• 対象本文:

++++++

★バティックは、インドネシア・ジャワ島に伝わるロウケツ染め(蝋で防染する)の更紗布です。
日本でも、「ジャワ更紗」と呼ばれ、江戸時代から舶来の美しい布として親しまれてきました。

主なバティックの種類
<技法>
●手描きバティック (Batik Tulis /バティック・トゥリス)
チャンティンと呼ばれる道具で蝋置きを行う、人の手で描き染めたバティックです。下絵→基本の線描き→細密模様→地模様またはブロック(地を染め抜きたい場合、蝋で埋めます)→染めの工程をそれぞれの職人が分業します。地域、工房によってはひとりの職人が行ったりなど、違いがあります。
一色染めては、また蝋を描き足し、染め、色を重ねていきます。重ねることでは表現できない色は、一度全て蝋を落としてから、また蝋を置き、染めを繰り返します。
手描きの蝋置きの作業を担うのは、多くが女性です。
●型押し染めバティック(Batik Cap/バティック・チャップ)

++++++

• 抽出データ:
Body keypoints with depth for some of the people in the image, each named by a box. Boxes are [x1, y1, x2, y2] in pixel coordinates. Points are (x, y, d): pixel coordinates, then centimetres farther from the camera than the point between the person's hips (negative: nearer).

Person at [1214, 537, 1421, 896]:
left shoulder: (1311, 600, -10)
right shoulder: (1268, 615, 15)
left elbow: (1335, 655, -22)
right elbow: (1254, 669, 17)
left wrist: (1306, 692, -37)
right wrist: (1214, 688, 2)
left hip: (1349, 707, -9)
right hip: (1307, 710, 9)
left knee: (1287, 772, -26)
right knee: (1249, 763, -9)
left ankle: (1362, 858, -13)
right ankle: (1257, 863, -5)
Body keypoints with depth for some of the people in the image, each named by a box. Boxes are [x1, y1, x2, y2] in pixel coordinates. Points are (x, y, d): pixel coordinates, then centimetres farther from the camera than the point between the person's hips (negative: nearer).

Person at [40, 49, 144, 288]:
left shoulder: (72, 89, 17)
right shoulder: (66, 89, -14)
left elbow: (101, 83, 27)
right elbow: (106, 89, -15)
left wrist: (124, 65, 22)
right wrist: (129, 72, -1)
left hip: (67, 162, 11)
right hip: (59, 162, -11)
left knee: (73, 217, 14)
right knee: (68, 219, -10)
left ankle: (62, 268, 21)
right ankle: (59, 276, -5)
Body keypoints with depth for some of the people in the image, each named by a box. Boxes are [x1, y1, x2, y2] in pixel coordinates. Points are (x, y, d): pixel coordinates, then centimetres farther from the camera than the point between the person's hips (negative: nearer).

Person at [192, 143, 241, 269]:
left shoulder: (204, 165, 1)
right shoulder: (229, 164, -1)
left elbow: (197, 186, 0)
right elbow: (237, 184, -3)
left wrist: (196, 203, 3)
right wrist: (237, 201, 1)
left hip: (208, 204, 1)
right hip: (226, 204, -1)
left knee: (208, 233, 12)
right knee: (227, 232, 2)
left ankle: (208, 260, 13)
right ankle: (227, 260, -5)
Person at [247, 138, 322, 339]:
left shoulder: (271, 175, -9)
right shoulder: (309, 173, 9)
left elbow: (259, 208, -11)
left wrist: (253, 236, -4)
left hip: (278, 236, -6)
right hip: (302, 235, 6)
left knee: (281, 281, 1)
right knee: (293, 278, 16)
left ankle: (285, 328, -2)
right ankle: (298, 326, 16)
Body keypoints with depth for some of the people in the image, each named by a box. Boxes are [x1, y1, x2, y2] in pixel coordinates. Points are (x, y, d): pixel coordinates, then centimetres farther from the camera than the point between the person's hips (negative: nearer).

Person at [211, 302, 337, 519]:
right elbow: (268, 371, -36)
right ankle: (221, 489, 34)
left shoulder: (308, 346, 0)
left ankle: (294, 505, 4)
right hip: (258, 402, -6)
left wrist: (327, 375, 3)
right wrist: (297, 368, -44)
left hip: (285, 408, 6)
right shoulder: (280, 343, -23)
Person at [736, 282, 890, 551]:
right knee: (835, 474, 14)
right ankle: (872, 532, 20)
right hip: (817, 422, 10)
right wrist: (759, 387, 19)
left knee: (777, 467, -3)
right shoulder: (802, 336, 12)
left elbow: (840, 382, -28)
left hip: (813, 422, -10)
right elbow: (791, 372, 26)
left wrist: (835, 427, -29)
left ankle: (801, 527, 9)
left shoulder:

++++++

• 設問:
1. バティックの本文によると、手描きバティックの蝋置きの作業を担うのは多くがどんな人ですか?
2. バティックの本文を、最後の行の続きから書き進めてください。

• 解答:
1. 多くが女性です。

2.
蝋置きを銅で作られたチャップで行います。ひとつの文様にも、色分けするためには数種の版が必要です。型押しの作業は、多くの場合男性です。型を作るのにも専任の職人がいます。
※以上のふたつの方法を両方用いたKombinasi/コンビナシもあります。

<用途>
●腰布
大まかに「Kain Panjang/カイン・パンジャン」と「Sarung/サルン」があります。布地幅は100〜105cm、長さはカイン・パンジャンが約200〜250cmです。サルンは長さ約170〜200cmで、巻いたとき前に来る部分に、50cm前後のボーダー状の別柄(Kepala/クパラ)が入るよう構成されています。両端を縫い合わせ、輪にした状態で着用します。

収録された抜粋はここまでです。